Il est physiquement imposant, avec à la fois cet air bonhomme, bonard — presque nounours, si on ose dire. Agent de sécurité rompu à l’exercice, et désormais à la tête de l’Institut Suisse de Formation Sécurité (ISFS), qu’il a créé pour former ses pairs, Christophe Berthiaud a un parcours plutôt exemplaire dans son domaine.

 

«Il n’y a pas besoin d’être un universitaire, ou même bon à l’école, pour faire ce que je fais!», précise-t-il d’entrée de jeu. Pourtant, ce Genevois né aux Eaux-Vives, qui a des origines portugaises, peut lui-même se flatter d’avoir le cerveau et les bras, comme dit l’adage. Jeune, il a achevé un apprentissage de mécanicien automobile, puis une formation d’ingénieur en génie civile en Haute école. Avant de «tomber» dans la sécurité, un peu par hasard — comme c’est souvent le cas de ce métier — pour finalement en tomber amoureux.

 

Pour le désormais quinquagénaire, c’était le coup de foudre au premier regard: «Je suis arrivé dans la sécurité en commençant par surveiller des chantiers de nuit. Et j’ai eu un peu peur, parfois, mais j’ai adoré ça!» Aujourd’hui, il forme d’autres agents de sécurité: il a accepté de nous confier son vécu dans ce milieu, sans filtres, des frayeurs aux moments palpitants, ou même cocasses. Il nous parle aussi (un peu) des processus de recrutement: qu’est-ce qu’il faut avoir dans le ventre, pour devenir «sécu»? Christophe Berthiaud dévoile les petits secrets du métier.

 

#1 Prendre goût à l’adrénaline

On l’a dit: Christophe Berthiaud a commencé sur un chantier, de nuit. C’était, à la base, simplement un petit job d’appoint. Puis, il y a pris goût: «Au tout début, on m’a expliqué deux ou trois notions de base du métier, mais sans vraie formation. J’ai dû m’approprier ces lieux, en pleine nuit, j’avoue que c’était quand même un peu angoissant, à l’époque. On est complètement seul: on se demande qui pourrait être la personne qu’on devra interpeller, si quelqu’un qui ne doit pas être là vient, quel genre de profil ça pourrait être… Je devais scruter chaque véhicule qui passait à côté du chantier — tout le monde est un intrus potentiel, dans ce genre de contexte.»

 

Loin d’être refroidi par ces coups de stress, l’homme y a rapidement pris goût: «C’était des émotions assez intenses, surtout au début, quand on n’a pas encore l’habitude. J’ai aimé ça, personnellement, et c’est ce que je souhaite à toutes les personnes qui choisissent de faire ce métier — que ça leur plaise, ces émotions, parfois fortes. L’adrénaline fait partie du métier: on ne sait jamais ce qui peut se passer! On va, chaque jour ou soir, vers l’inconnu total. Et, dans le même temps, notre mission est justement, au fond, celle de rendre prévisible ce qui ne l’est pas: maîtriser le maximum de paramètres, dans un contexte où on ne sait en réalité pas vraiment ce qui peut arriver.»

**BLOC DE DONNÉES**.
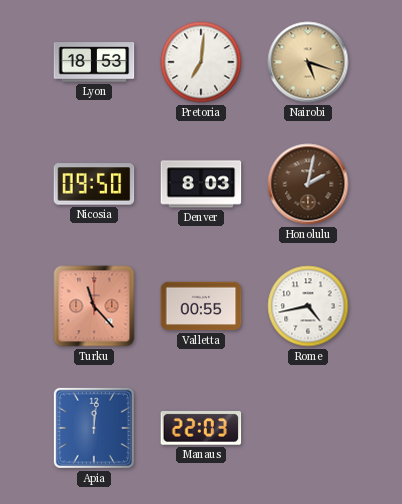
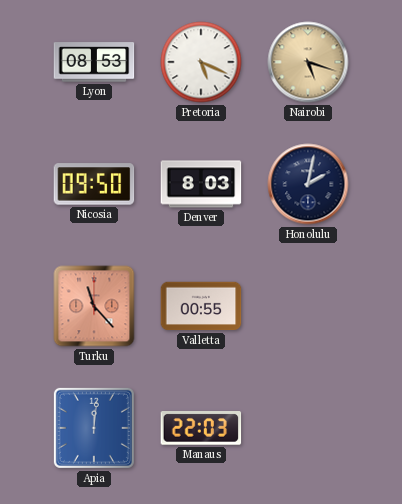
Lyon: 18:53 -> 08:53
Pretoria: 7:01 -> 5:19
Honolulu dial: brown -> navy
Rome: 4:43 -> none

**TÂCHES**.
a - Recopiez le passage du portrait de l'agent de sécurité en commençant par « Pour le désormais » et en poursuivant jusqu'à « secrets du métier. ».
b - Dans la première phrase du portrait de l'agent de sécurité, relevez tous les termes qui décrivent l'allure de Christophe Berthiaud.

**RÉPONSES**.
a -
Pour le désormais quinquagénaire, c’était le coup de foudre au premier regard: «Je suis arrivé dans la sécurité en commençant par surveiller des chantiers de nuit. Et j’ai eu un peu peur, parfois, mais j’ai adoré ça!» Aujourd’hui, il forme d’autres agents de sécurité: il a accepté de nous confier son vécu dans ce milieu, sans filtres, des frayeurs aux moments palpitants, ou même cocasses. Il nous parle aussi (un peu) des processus de recrutement: qu’est-ce qu’il faut avoir dans le ventre, pour devenir «sécu»? Christophe Berthiaud dévoile les petits secrets du métier.

b -
- imposant
- bonhomme
- bonard
- nounours